BEGIN The input

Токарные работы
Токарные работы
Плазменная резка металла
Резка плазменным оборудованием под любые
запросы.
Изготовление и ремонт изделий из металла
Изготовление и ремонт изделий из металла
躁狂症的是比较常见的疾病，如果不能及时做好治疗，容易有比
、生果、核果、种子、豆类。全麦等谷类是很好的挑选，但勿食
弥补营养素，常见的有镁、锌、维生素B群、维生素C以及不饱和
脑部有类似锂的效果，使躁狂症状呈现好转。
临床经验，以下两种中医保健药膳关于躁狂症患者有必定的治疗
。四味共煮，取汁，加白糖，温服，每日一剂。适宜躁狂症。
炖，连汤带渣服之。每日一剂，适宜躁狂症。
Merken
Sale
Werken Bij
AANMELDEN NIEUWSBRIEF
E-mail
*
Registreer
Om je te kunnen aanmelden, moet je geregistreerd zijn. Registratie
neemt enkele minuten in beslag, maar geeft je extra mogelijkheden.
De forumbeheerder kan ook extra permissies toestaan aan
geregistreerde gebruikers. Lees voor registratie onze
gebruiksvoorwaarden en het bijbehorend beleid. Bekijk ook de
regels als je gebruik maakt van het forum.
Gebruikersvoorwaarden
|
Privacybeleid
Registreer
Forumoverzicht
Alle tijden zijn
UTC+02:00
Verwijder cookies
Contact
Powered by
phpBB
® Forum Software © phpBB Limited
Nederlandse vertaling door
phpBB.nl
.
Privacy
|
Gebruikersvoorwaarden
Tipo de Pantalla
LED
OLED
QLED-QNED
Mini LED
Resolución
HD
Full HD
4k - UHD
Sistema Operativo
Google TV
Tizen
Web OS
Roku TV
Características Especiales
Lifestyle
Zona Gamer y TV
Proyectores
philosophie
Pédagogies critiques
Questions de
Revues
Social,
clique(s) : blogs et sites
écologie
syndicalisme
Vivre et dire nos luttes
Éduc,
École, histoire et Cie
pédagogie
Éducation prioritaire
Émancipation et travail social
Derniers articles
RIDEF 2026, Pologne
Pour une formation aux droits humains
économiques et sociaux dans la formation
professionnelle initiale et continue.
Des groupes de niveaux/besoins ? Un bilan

END The input

- Directive: Answer with one number, namely how many lines in the records contain the string "zijn".

- Answer to this exercise: 2